私の本音は、あなたの為に。

後々大変だからと思い、私は“居ない”と答えた。


どうせ、いつか言えばいいだけだから。




けれどこの後、私は自分の発言に猛反省する事になる。



「…そっか、じゃあ」


たっぷりと間を空け、五十嵐が次の一言を発した。


「……“勇也”って、誰かな?」


(ちょっ、怖いよ五十嵐…!)


私の横から顔を出して私の顔を覗き込む五十嵐の顔は、早く真相の知りたい幼い子供の様な表情だった。
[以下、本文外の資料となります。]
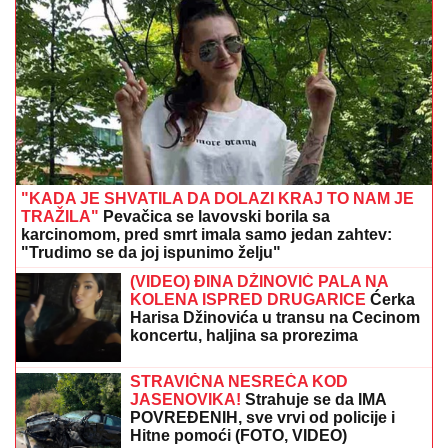
ŠTA SE DEŠAVA SA CENOM NAFTE?
Sve oči uprte u Bliski istok, strepnje
svakim danom rastu
TEŠKO JE POVREĐENA!
Najnoviji detalji ubadanja
tinejdžerke (18) u samom centru Beograda: Oglasili
se iz Hitne pomoći
(FOTO) SVI GLEDAJU U SARU JO!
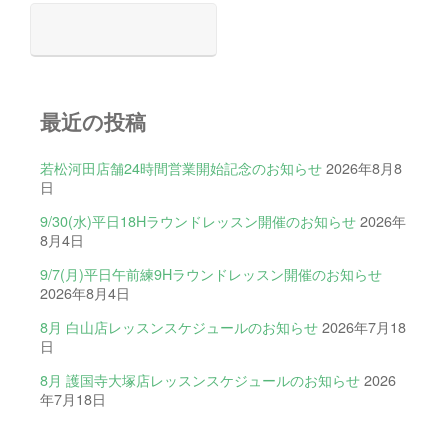
最近の投稿
若松河田店舗24時間営業開始記念のお知らせ
2026年8月8
日
9/30(水)平日18Hラウンドレッスン開催のお知らせ
2026年
8月4日
9/7(月)平日午前練9Hラウンドレッスン開催のお知らせ
2026年8月4日
8月 白山店レッスンスケジュールのお知らせ
2026年7月18
日
8月 護国寺大塚店レッスンスケジュールのお知らせ
2026
年7月18日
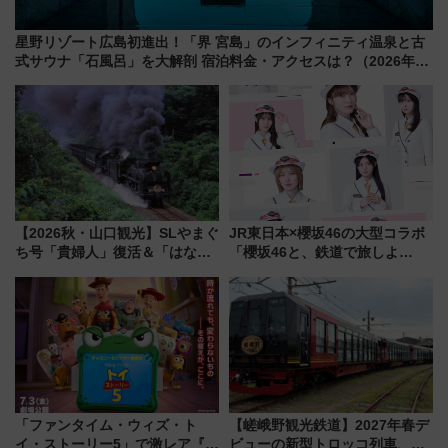
星野リゾート広島初進出！「界 宮島」のインフィニティ温泉と古
式サウナ「石風呂」を大解剖 宿泊料金・アクセスは？（2026年7
月23日開業）
【2026秋・山口観光】SLやまぐ
JR東日本×櫻坂46の大型コラボ
ち号「貴婦人」復活＆「はなあ
「櫻坂46と、鉄道で旅しよ
かり」初走行区間も！山口DCの
う。」が7月20日より始動！新
注目観光列車まとめ きっぷの取
潟・長野・庄内へ
り方は？
「ファンタイム・ウィズ・ト
【嵯峨野観光鉄道】2027年春デ
イ・ストーリー5」で激レア『ロ
ビューの新型トロッコ列車、い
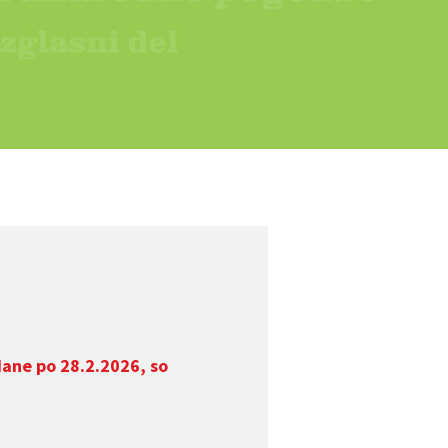
dane po 28.2.2026, so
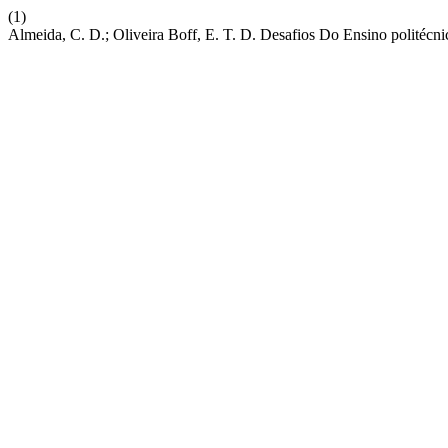
(1)
Almeida, C. D.; Oliveira Boff, E. T. D. Desafios Do Ensino politécn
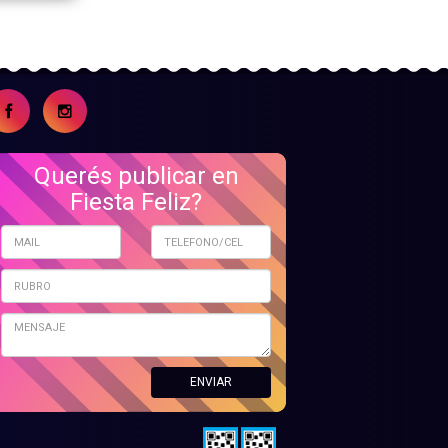
Querés publicar en
Fiesta Feliz?
ENVIAR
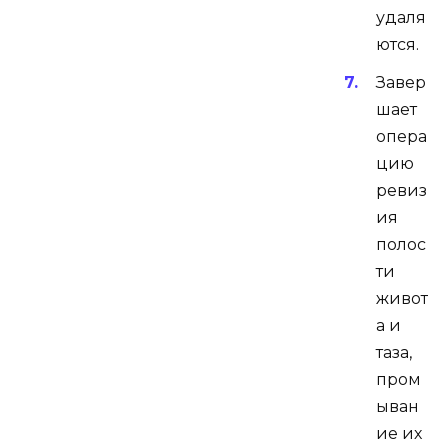
удаля
ются.
Завер
шает
опера
цию
ревиз
ия
полос
ти
живот
а и
таза,
пром
ыван
ие их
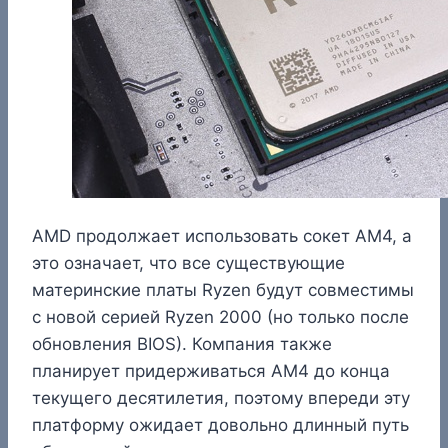
AMD продолжает использовать сокет AM4, а
это означает, что все существующие
материнские платы Ryzen будут совместимы
с новой серией Ryzen 2000 (но только после
обновления BIOS). Компания также
планирует придерживаться AM4 до конца
текущего десятилетия, поэтому впереди эту
платформу ожидает довольно длинный путь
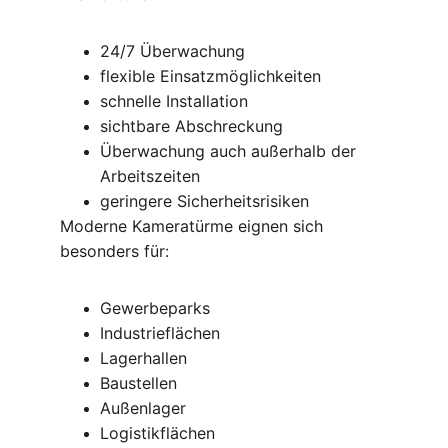
24/7 Überwachung
flexible Einsatzmöglichkeiten
schnelle Installation
sichtbare Abschreckung
Überwachung auch außerhalb der 
Arbeitszeiten
geringere Sicherheitsrisiken
Moderne Kameratürme eignen sich 
besonders für:
Gewerbeparks
Industrieflächen
Lagerhallen
Baustellen
Außenlager
Logistikflächen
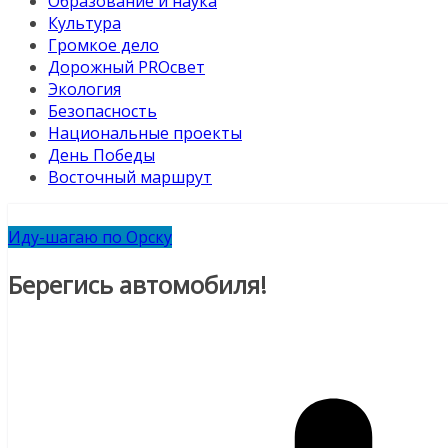
Образование и наука
Культура
Громкое дело
Дорожный PROсвет
Экология
Безопасность
Национальные проекты
День Победы
Восточный маршрут
Иду-шагаю по Орску
Берегись автомобиля!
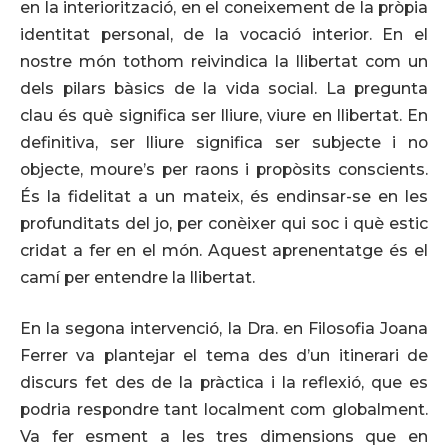
en la interiorització, en el coneixement de la pròpia
identitat personal, de la vocació interior. En el
nostre món tothom reivindica la llibertat com un
dels pilars bàsics de la vida social. La pregunta
clau és què significa ser lliure, viure en llibertat. En
definitiva, ser lliure significa ser subjecte i no
objecte, moure’s per raons i propòsits conscients.
És la fidelitat a un mateix, és endinsar-se en les
profunditats del jo, per conèixer qui soc i què estic
cridat a fer en el món. Aquest aprenentatge és el
camí per entendre la llibertat.
En la segona intervenció, la Dra. en Filosofia Joana
Ferrer va plantejar el tema des d’un itinerari de
discurs fet des de la pràctica i la reflexió, que es
podria respondre tant localment com globalment.
Va fer esment a les tres dimensions que en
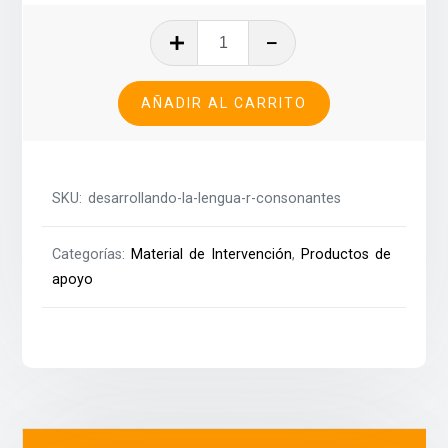
Desarrollando
la
lengua:
AÑADIR AL CARRITO
R
+
Consonantes
cantidad
SKU:
desarrollando-la-lengua-r-consonantes
Categorías:
Material de Intervención
,
Productos de
apoyo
「“勇也”って言ったの、安藤のお母さんだよね?…で、安藤には兄弟が居ないんでしょ?…じゃあ、誰なのかな?」


「っ……」


一向に口を開かない私の周りを、五十嵐は勿体ぶりながら歩き始めた。


「お父さん?彼氏?」


「彼氏って…私、彼氏は居ないよ」


思わず、私はそう突っ込んでしまう。


「じゃあ、誰?」


私の目の前で立ち止まってこちらを見た五十嵐の目は、今度こそ笑ってはいなかった。


「あと。安藤、自分の事を“俺”って言ってたよね?」


「…言ってないよ」


私は、床だけを見ながらそう答える。


床の模様が、恐ろしい形相をしている顔に見えた。


「言ってたじゃん、“俺”って」


「…いつ?」


(こんなに唐突にくるなんて……)


五十嵐の身体中から溢れ出す心配と好奇心のオーラが、私を包み込もうと近付いてくる。